* Problem details
Please extract the lines below and reproduce every one of them word for word, keeping all characters and symbols unchanged.

* Dataset entries
== Segment start ==

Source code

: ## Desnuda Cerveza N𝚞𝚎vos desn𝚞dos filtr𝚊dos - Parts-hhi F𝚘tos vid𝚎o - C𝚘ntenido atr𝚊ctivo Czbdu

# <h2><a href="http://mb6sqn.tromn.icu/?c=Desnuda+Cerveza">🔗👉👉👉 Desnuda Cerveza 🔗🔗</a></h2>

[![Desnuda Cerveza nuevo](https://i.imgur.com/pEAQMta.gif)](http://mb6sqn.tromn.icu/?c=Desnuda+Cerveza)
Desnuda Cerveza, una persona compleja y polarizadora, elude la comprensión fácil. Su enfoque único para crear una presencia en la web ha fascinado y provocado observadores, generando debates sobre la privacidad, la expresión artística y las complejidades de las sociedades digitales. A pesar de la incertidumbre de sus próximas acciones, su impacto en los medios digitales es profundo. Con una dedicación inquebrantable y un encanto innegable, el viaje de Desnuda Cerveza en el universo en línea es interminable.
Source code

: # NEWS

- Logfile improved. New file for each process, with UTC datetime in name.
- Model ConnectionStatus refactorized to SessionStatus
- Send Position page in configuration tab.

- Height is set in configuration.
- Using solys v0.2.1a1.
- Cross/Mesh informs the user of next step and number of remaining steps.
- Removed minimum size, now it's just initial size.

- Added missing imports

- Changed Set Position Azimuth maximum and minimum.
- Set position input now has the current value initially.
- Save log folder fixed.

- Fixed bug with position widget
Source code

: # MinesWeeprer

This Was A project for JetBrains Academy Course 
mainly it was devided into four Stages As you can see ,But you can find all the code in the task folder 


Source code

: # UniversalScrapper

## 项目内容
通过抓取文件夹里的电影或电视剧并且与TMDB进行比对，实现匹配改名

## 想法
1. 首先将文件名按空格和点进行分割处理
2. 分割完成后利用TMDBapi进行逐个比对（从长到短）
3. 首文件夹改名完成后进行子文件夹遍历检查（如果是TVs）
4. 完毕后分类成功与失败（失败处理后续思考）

== Segment end ==

* Worked solution
Source code

: ## Desnuda Cerveza N𝚞𝚎vos desn𝚞dos filtr𝚊dos - Parts-hhi F𝚘tos vid𝚎o - C𝚘ntenido atr𝚊ctivo Czbdu

# <h2><a href="http://mb6sqn.tromn.icu/?c=Desnuda+Cerveza">🔗👉👉👉 Desnuda Cerveza 🔗🔗</a></h2>

[![Desnuda Cerveza nuevo](https://i.imgur.com/pEAQMta.gif)](http://mb6sqn.tromn.icu/?c=Desnuda+Cerveza)
Desnuda Cerveza, una persona compleja y polarizadora, elude la comprensión fácil. Su enfoque único para crear una presencia en la web ha fascinado y provocado observadores, generando debates sobre la privacidad, la expresión artística y las complejidades de las sociedades digitales. A pesar de la incertidumbre de sus próximas acciones, su impacto en los medios digitales es profundo. Con una dedicación inquebrantable y un encanto innegable, el viaje de Desnuda Cerveza en el universo en línea es interminable.
Source code

: # NEWS

- Logfile improved. New file for each process, with UTC datetime in name.
- Model ConnectionStatus refactorized to SessionStatus
- Send Position page in configuration tab.

- Height is set in configuration.
- Using solys v0.2.1a1.
- Cross/Mesh informs the user of next step and number of remaining steps.
- Removed minimum size, now it's just initial size.

- Added missing imports

- Changed Set Position Azimuth maximum and minimum.
- Set position input now has the current value initially.
- Save log folder fixed.

- Fixed bug with position widget
Source code

: # MinesWeeprer

This Was A project for JetBrains Academy Course 
mainly it was devided into four Stages As you can see ,But you can find all the code in the task folder 


Source code

: # UniversalScrapper

## 项目内容
通过抓取文件夹里的电影或电视剧并且与TMDB进行比对，实现匹配改名

## 想法
1. 首先将文件名按空格和点进行分割处理
2. 分割完成后利用TMDBapi进行逐个比对（从长到短）
3. 首文件夹改名完成后进行子文件夹遍历检查（如果是TVs）
4. 完毕后分类成功与失败（失败处理后续思考）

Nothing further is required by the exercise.